Apache Hadoop High Availability
Also available as:
PDF
loading table of contents...

HBase Cluster Replication Details

Figure 4.2. HBase Replication Architecture Overview


WAL (Write Ahead Log) Edit Process

A single WAL edit goes through the following steps when it is replicated to a slave cluster:

  1. An HBase client uses a Put or Delete operation to manipulate data in HBase.

  2. The RegionServer writes the request to the WAL in such a way that it can be replayed if the write operation is not successful.

  3. If the changed cell corresponds to a column family that is scoped for replication, the edit is added to the queue for replication.

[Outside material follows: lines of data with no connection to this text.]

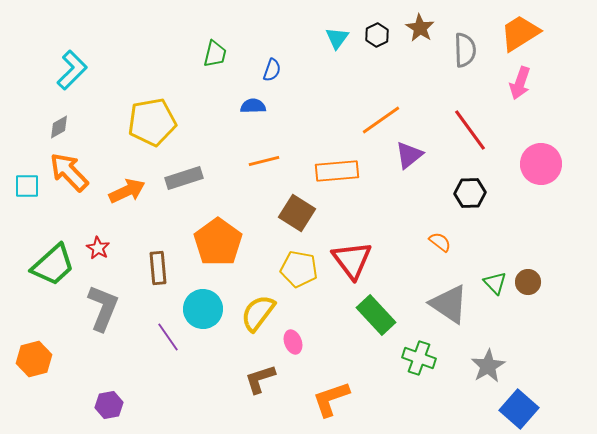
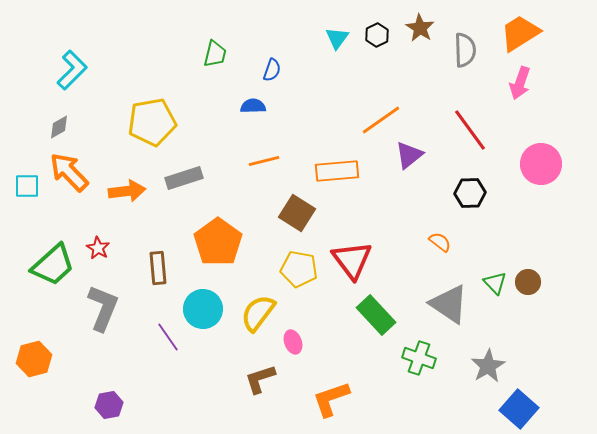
orange arrow at (127, 191): rotated 18 degrees clockwise
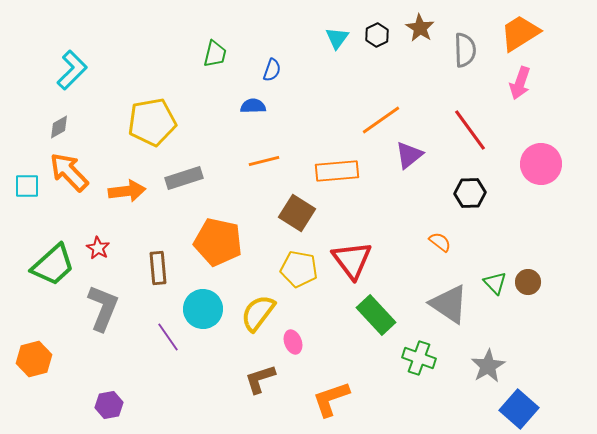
orange pentagon at (218, 242): rotated 24 degrees counterclockwise
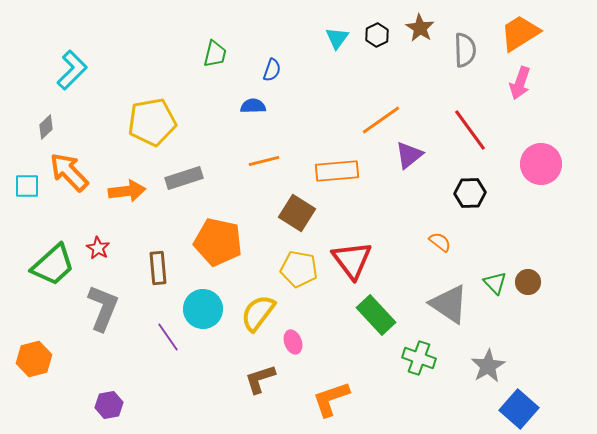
gray diamond at (59, 127): moved 13 px left; rotated 15 degrees counterclockwise
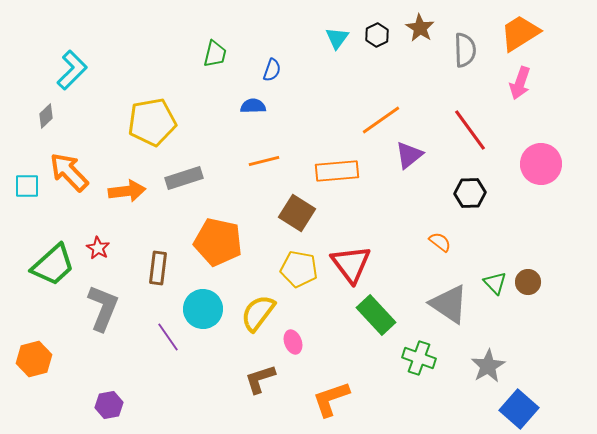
gray diamond at (46, 127): moved 11 px up
red triangle at (352, 260): moved 1 px left, 4 px down
brown rectangle at (158, 268): rotated 12 degrees clockwise
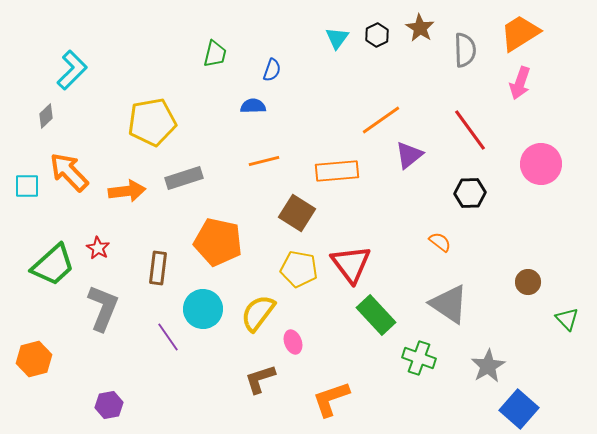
green triangle at (495, 283): moved 72 px right, 36 px down
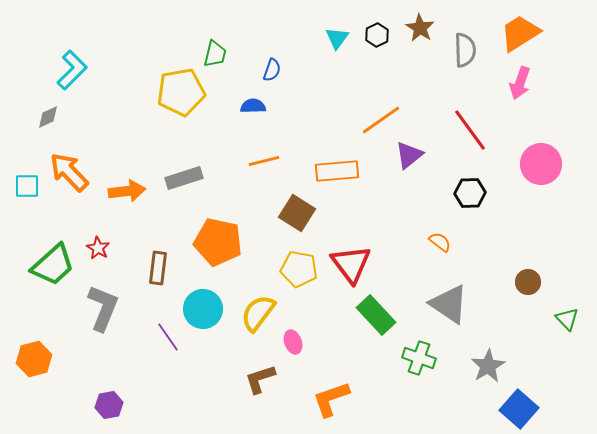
gray diamond at (46, 116): moved 2 px right, 1 px down; rotated 20 degrees clockwise
yellow pentagon at (152, 122): moved 29 px right, 30 px up
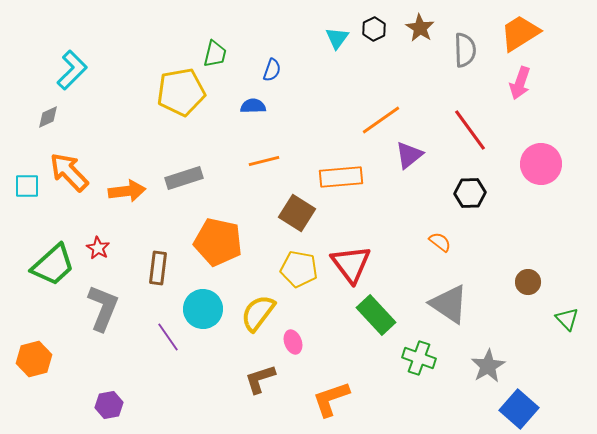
black hexagon at (377, 35): moved 3 px left, 6 px up
orange rectangle at (337, 171): moved 4 px right, 6 px down
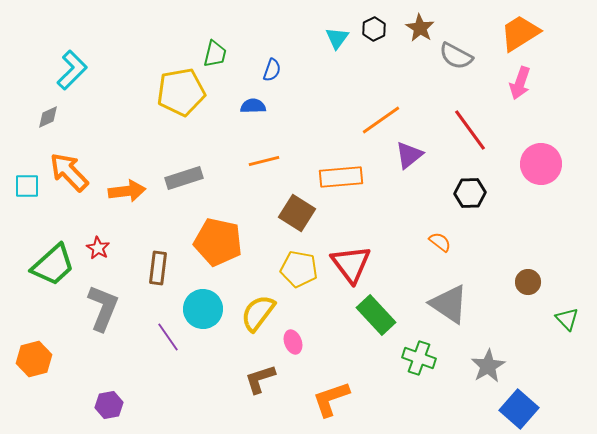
gray semicircle at (465, 50): moved 9 px left, 6 px down; rotated 120 degrees clockwise
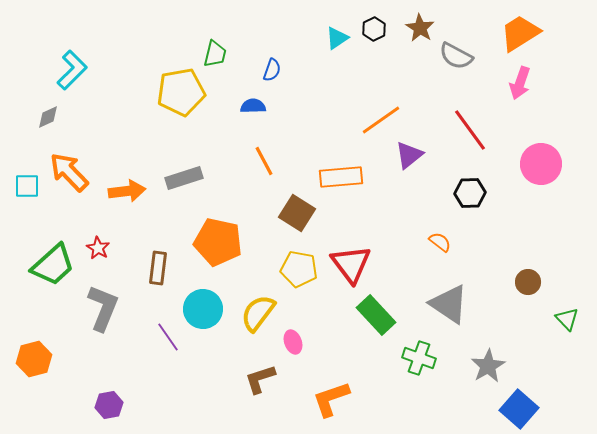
cyan triangle at (337, 38): rotated 20 degrees clockwise
orange line at (264, 161): rotated 76 degrees clockwise
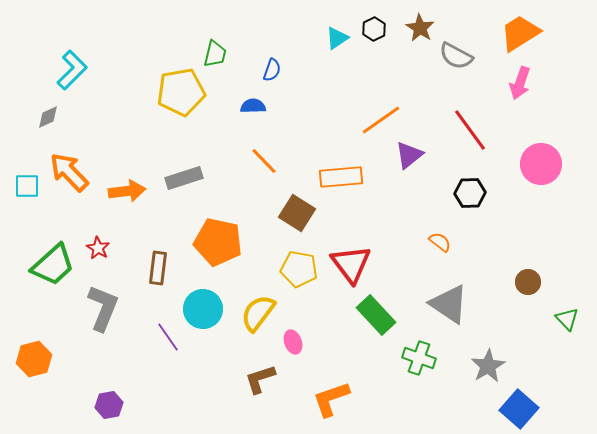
orange line at (264, 161): rotated 16 degrees counterclockwise
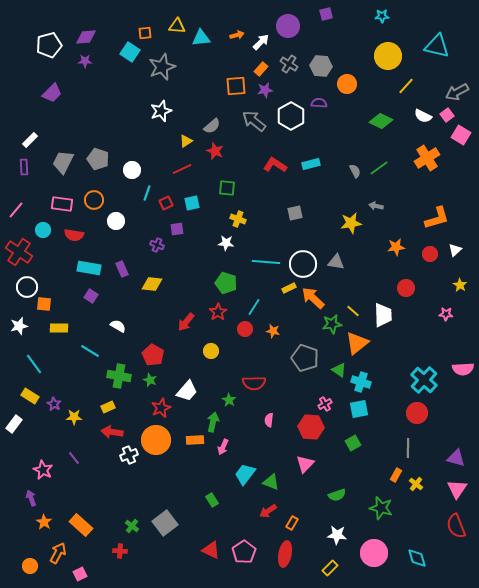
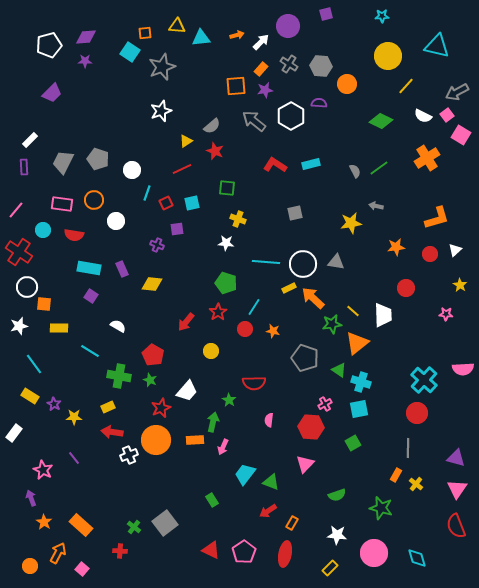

  4. In a separate thread, the edit is read from the log as part of a batch process. Only the KeyValues that are eligible for replication are kept. KeyValues that are eligible for replication are those KeyValues that are:

    • Part of a column family whose schema is scoped GLOBAL

    • Not part of a catalog such as hbase:meta

    • Have not originated from the target slave cluster

    • Have not already been consumed by the target slave cluster

  5. The WAL edit is tagged with the master’s UUID and added to a buffer. When the buffer is full or the reader reaches the end of the file, the buffer is sent to a random RegionServer on the slave cluster.

  6. The RegionServer reads the edits sequentially and separates them into buffers, one buffer per table. After all edits are read, each buffer is flushed using Table, the HBase client. The UUID of the master RegionServer and the UUIDs of the slaves, which have already consumed the data, are preserved in the edits when they are applied. This prevents replication loops.

  7. The offset for the WAL that is currently being replicated in the master is registered in ZooKeeper.

  8. The edit is inserted as described in Steps 1, 2, and 3.

  9. In a separate thread, the RegionServer reads, filters, and edits the log edits as described in Step 4. The slave RegionServer does not answer the RPC call.

  10. The master RegionServer sleeps and tries again. The number of attempts can be configured.

  11. If the slave RegionServer is still not available, the master selects a new subset of RegionServers to replicate to, and tries again to send the buffer of edits.

  12. Meanwhile, the WALs are rolled and stored in a queue in ZooKeeper. Logs that are archived by their RegionServer (by moving them from the RegionServer log directory to a central log directory) update their paths in the in-memory queue of the replicating thread.

  13. When the slave cluster is finally available, the buffer is applied in the same way as during normal processing. The master RegionServer then replicates the backlog of logs that accumulated during the outage.